The new law includes major tax incentives or financial support for semiconductor makers, energy companies, airlines, builders, and defense contractors, including additional incentives for chipmakers building plants in the United States. It also simplifies federal land drilling permits, lowers coal mining royalties to 7 percent from 12.5 percent, and provides tax credits for the cost of producing coking coal.
Meanwhile, the bill slashes subsidies for electric vehicles and tax credits for renewable-energy projects, and removes regulatory provisions on AI.
The traditional energy and defense industries look set to benefit, whereas the green energy sector may suffer, noted commentator Xu Guangyu. The legislation could help the US economic recovery, but its effectiveness remains uncertain and may push up Treasury yields, noted Huang Cendong, a strategist at Sinolink Securities Wealth Management Center.
The law favors tech giants, AI, and chip equipment suppliers, Citic Securities said. Regarding the energy sector, renewables face pressure, though energy storage policies have been softened, it noted, adding that the revival of the traditional energy sector is actively promoted, with opportunities in areas such as nuclear power.
The legislation also reshapes income distribution.
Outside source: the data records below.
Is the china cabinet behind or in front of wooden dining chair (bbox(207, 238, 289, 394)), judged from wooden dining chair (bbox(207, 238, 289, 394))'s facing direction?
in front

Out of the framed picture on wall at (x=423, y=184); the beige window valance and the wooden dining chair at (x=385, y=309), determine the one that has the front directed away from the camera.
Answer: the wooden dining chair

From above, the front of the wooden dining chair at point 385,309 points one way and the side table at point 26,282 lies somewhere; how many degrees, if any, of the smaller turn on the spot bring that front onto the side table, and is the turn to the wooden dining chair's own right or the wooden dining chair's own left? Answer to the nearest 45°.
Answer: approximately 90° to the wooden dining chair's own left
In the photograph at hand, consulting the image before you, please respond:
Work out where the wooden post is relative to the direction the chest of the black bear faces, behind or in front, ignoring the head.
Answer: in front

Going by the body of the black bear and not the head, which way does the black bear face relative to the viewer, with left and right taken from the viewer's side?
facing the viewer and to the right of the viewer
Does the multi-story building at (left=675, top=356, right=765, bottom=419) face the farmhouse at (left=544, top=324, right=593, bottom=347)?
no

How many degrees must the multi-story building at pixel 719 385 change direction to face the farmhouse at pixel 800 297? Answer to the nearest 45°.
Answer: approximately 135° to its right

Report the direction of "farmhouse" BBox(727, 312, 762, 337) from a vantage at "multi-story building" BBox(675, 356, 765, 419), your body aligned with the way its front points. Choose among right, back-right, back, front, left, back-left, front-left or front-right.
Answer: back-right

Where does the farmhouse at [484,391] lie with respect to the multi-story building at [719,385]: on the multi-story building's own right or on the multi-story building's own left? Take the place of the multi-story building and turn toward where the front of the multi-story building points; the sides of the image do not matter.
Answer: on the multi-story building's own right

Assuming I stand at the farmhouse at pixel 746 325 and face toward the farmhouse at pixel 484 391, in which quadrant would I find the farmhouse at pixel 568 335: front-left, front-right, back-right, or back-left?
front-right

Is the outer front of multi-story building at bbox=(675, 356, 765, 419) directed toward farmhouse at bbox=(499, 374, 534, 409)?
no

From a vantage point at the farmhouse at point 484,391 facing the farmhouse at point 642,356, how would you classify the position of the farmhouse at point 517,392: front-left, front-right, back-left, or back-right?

The top 20 percent of households will see their income rise by 3 percent a year, or nearly USD13,000, according to a budget model developed by the University of Pennsylvania's Wharton School.
Middle-class households with annual income of USD53,000 to USD96,000 will get an increase of 1.8 percent, or USD1,430, according to the model, while the lowest-income groups on less than USD18,000 will see their after-tax income fall 1.1 percent, or USD165, after accounting for social security cuts.